Protected area in Oregon, United States

The Sandy River Delta is a natural area at the confluence of the Sandy and Columbia rivers in Oregon. Also known as "thousand acres", Sandy River Delta is composed of 1,400 acres administered by the United States Forest Service as part of the Columbia River Gorge National Scenic Area near the Portland metro area and the city of Troutdale.

== History ==
The Lewis and Clark Expedition passed through the area twice, in November 1805 and spring of 1806, noting abundant wildlife and stopping to hunt and gather food. During most of the 20th century the land was owned privately as part of a cattle ranch, until the 1950s when a portion was acquired for the construction of Interstate 84, which now forms the southern boundary of the area. The Forest Service acquired the remaining property north of I-84 in 1991.

The area's management use plan has focused on low impact, non-motorized recreational use at the gateway to the Gorge, in addition to habitat restoration for native plants and wildlife. A 1930s dike was removed in 2013 by the Corps of Engineers to restore the free flow of the river, and efforts have been made to reduce the prevalence of invasive species like Himalayan blackberry and reed canarygrass.
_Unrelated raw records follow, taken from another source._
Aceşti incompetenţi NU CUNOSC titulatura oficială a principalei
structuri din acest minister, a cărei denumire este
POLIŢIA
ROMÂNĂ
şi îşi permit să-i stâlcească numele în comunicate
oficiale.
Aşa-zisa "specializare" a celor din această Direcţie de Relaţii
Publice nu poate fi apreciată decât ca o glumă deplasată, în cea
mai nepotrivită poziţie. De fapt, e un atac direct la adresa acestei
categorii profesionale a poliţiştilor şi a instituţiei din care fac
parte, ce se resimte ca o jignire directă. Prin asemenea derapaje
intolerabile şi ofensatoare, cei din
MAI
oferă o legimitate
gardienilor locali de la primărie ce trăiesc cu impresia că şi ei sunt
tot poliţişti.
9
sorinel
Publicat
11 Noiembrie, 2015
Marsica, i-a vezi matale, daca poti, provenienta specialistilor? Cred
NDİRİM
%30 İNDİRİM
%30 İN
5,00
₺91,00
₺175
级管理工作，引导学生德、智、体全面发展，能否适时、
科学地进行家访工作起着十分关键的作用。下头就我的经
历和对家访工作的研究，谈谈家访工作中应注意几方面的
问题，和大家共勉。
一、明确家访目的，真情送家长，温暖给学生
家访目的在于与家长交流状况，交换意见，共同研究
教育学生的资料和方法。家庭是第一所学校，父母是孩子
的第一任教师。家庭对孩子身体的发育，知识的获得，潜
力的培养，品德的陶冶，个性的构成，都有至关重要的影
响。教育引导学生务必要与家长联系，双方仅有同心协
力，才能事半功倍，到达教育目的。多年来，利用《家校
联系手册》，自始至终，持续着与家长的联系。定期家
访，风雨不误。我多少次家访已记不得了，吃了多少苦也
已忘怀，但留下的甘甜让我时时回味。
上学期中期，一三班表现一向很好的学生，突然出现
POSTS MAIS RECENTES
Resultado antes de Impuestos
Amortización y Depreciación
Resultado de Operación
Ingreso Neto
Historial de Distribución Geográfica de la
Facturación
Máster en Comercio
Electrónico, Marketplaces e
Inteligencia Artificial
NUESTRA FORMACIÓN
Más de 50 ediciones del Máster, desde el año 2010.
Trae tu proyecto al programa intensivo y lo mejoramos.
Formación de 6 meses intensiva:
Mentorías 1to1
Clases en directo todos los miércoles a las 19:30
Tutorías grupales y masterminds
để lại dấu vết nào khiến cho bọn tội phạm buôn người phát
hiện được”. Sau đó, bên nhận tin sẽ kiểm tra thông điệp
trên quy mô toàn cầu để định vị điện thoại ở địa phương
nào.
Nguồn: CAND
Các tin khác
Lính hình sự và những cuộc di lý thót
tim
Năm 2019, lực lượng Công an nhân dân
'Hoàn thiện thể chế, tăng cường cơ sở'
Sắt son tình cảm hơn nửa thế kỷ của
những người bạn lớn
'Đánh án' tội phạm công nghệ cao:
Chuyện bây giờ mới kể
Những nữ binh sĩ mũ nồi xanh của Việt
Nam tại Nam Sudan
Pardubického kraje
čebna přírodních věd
== Facilities and recreation activities ==
As the farthest northwestern edge of the Columbia Gorge scenic area, Sandy River Delta is a popular location for hiking, dog walking, horseback riding, and waterfowl hunting. The 1.25 mile Confluence Trail is an ADA accessible trail that leads to a bird blind installed as part of the Confluence Project and designed by Maya Lin.
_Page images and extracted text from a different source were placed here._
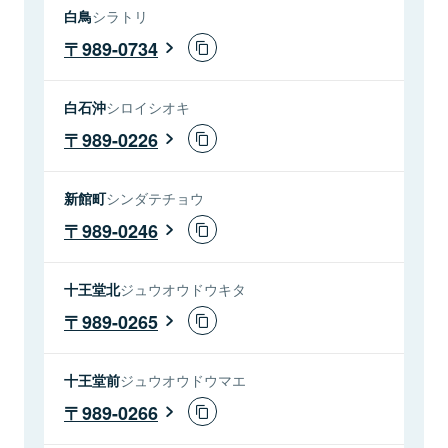
白鳥
シラトリ
989-0734
白石沖
シロイシオキ
989-0226
新館町
シンダテチョウ
989-0246
十王堂北
ジュウオウドウキタ
989-0265
十王堂前
ジュウオウドウマエ
989-0266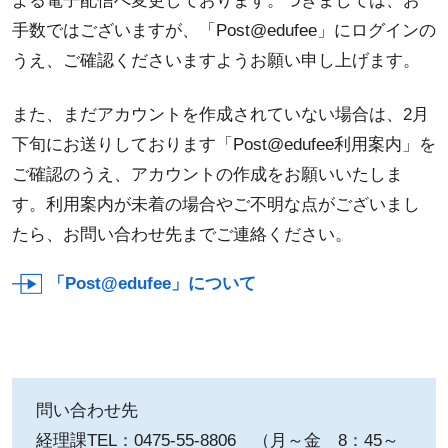
よる電子配信へ変更しております。つきましては、お
手数ではございますが、「Post@edufee」にログインの
うえ、ご確認くださいますようお願い申し上げます。
また、まだアカウントを作成されていない場合は、2月
下旬にお送りしております「Post@edufee利用案内」を
ご確認のうえ、アカウントの作成をお願いいたしま
す。利用案内が未着の場合やご不明な点がございまし
たら、お問い合わせ先までご連絡ください。
「Post@edufee」について
問い合わせ先
経理課TEL：0475-55-8806 （月～金 8：45～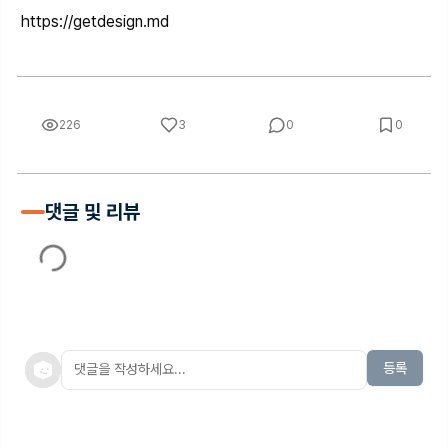
https://getdesign.md
226
3
0
0
댓글 및 리뷰
등록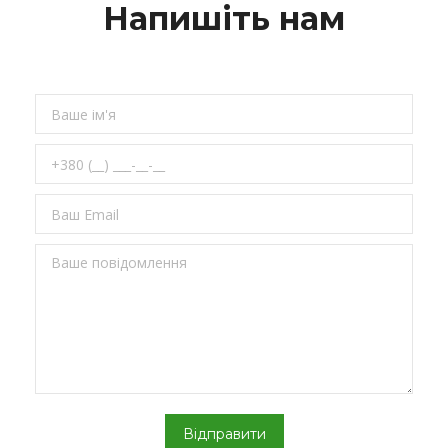
Напишіть нам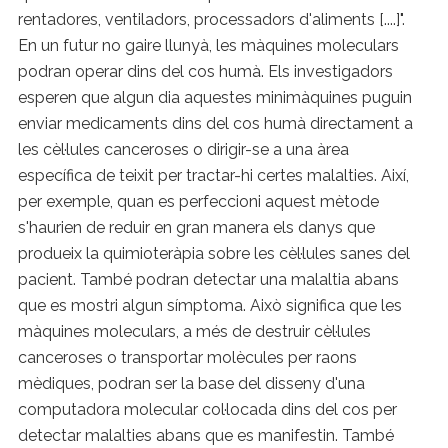
rentadores, ventiladors, processadors d'aliments [....]".
En un futur no gaire llunyà, les màquines moleculars
podran operar dins del cos humà. Els investigadors
esperen que algun dia aquestes minimàquines puguin
enviar medicaments dins del cos humà directament a
les cèl·lules canceroses o dirigir-se a una àrea
específica de teixit per tractar-hi certes malalties. Així,
per exemple, quan es perfeccioni aquest mètode
s'haurien de reduir en gran manera els danys que
produeix la quimioteràpia sobre les cèl·lules sanes del
pacient. També podran detectar una malaltia abans
que es mostri algun símptoma. Això significa que les
màquines moleculars, a més de destruir cèl·lules
canceroses o transportar molècules per raons
mèdiques, podran ser la base del disseny d'una
computadora molecular col·locada dins del cos per
detectar malalties abans que es manifestin. També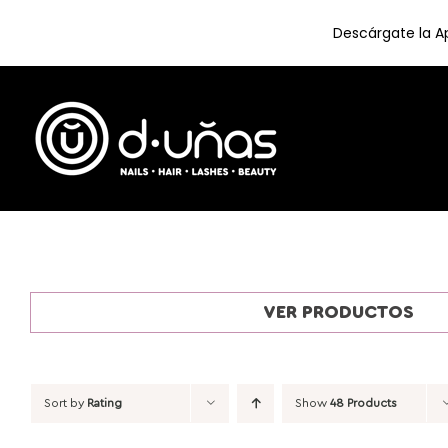
Descárgate la Ap
Skip
to
content
VER PRODUCTOS
Sort by
Rating
Show
48 Products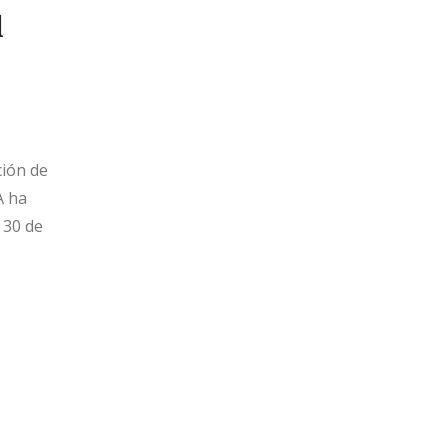
1
ción de
A ha
 30 de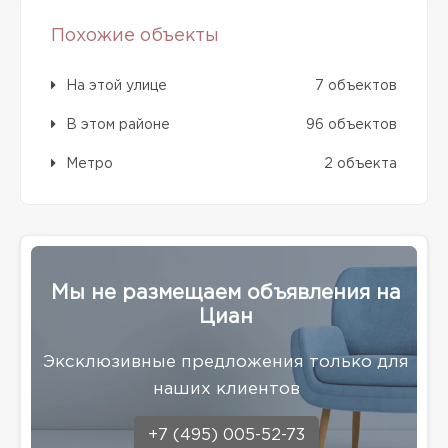
Похожие объекты
На этой улице
7 объектов
В этом районе
96 объектов
Метро
2 объекта
Мы не размещаем объявления на
Циан
Эксклюзивные предложения только для
наших клиентов
+7 (495) 005-52-73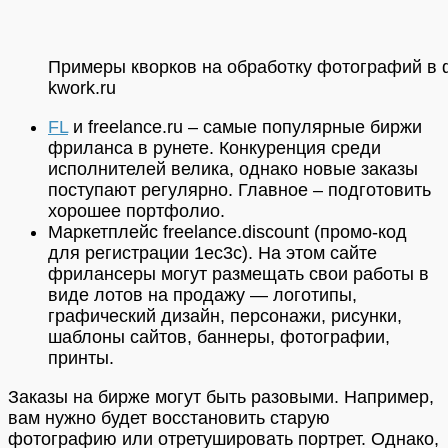
Примеры кворков на обработку фотографий в
kwork.ru
FL
и freelance.ru – самые популярные биржи
фриланса в рунете. Конкуренция среди
исполнителей велика, однако новые заказы
поступают регулярно. Главное – подготовить
хорошее портфолио.
Маркетплейс freelance.discount (промо-код
для регистрации 1ec3c). На этом сайте
фрилансеры могут размещать свои работы в
виде лотов на продажу — логотипы,
графический дизайн, персонажи, рисунки,
шаблоны сайтов, баннеры, фотографии,
принты.
Заказы на бирже могут быть разовыми. Например,
вам нужно будет восстановить старую
фотографию или отретушировать портрет. Однако,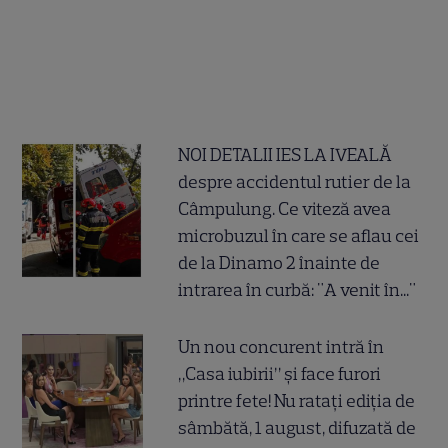
NOI DETALII IES LA IVEALĂ
despre accidentul rutier de la
Câmpulung. Ce viteză avea
microbuzul în care se aflau cei
de la Dinamo 2 înainte de
intrarea în curbă: "A venit în..."
Un nou concurent intră în
„Casa iubirii” și face furori
printre fete! Nu ratați ediția de
sâmbătă, 1 august, difuzată de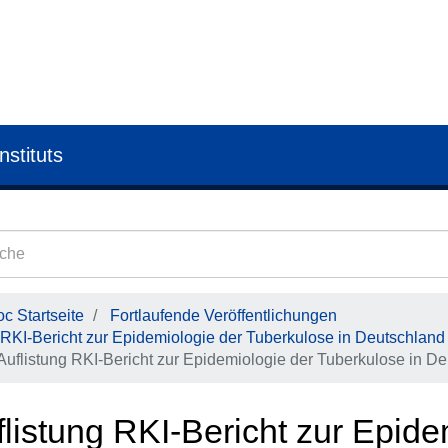
nstituts
c Startseite
Fortlaufende Veröffentlichungen
RKI-Bericht zur Epidemiologie der Tuberkulose in Deutschland
Auflistung RKI-Bericht zur Epidemiologie der Tuberkulose in De
listung RKI-Bericht zur Epide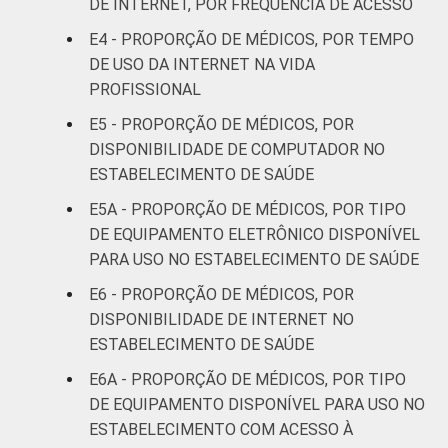
DE INTERNET, POR FREQUÊNCIA DE ACESSO
E4 - PROPORÇÃO DE MÉDICOS, POR TEMPO
1
Base: 1.067 médicos. Dados coletados
DE USO DA INTERNET NA VIDA
entre setembro de 2014 e março de 2015.
PROFISSIONAL
² Considera-se "usuário" aquele que utilizou a
Internet há menos de três meses em relação
E5 - PROPORÇÃO DE MÉDICOS, POR
ao momento da entrevista.
DISPONIBILIDADE DE COMPUTADOR NO
Fonte: NIC.br - set 2014 / mar 2015
ESTABELECIMENTO DE SAÚDE
E5A - PROPORÇÃO DE MÉDICOS, POR TIPO
DE EQUIPAMENTO ELETRÔNICO DISPONÍVEL
PARA USO NO ESTABELECIMENTO DE SAÚDE
E6 - PROPORÇÃO DE MÉDICOS, POR
DISPONIBILIDADE DE INTERNET NO
ESTABELECIMENTO DE SAÚDE
E6A - PROPORÇÃO DE MÉDICOS, POR TIPO
DE EQUIPAMENTO DISPONÍVEL PARA USO NO
ESTABELECIMENTO COM ACESSO À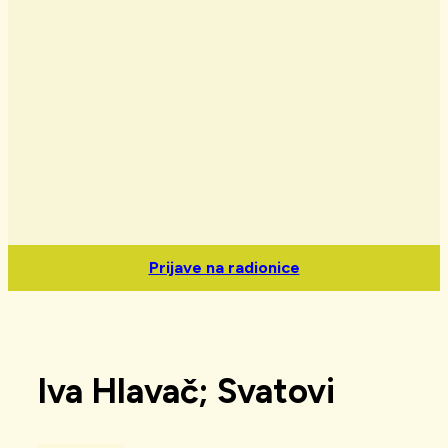
Prijave na radionice
Iva Hlavač; Svatovi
Although off-leash dog walking is allowed (unlike in most of the Gorge), it is not a dog park, but rather a multi-use natural area; commercial dog walking is prohibited. Waterfowl hunting via shotgun only is allowed north and east of the Bonneville Power Administration lines crossing the area. The area is open dawn to dusk, with parking available for a fee or via recreation pass.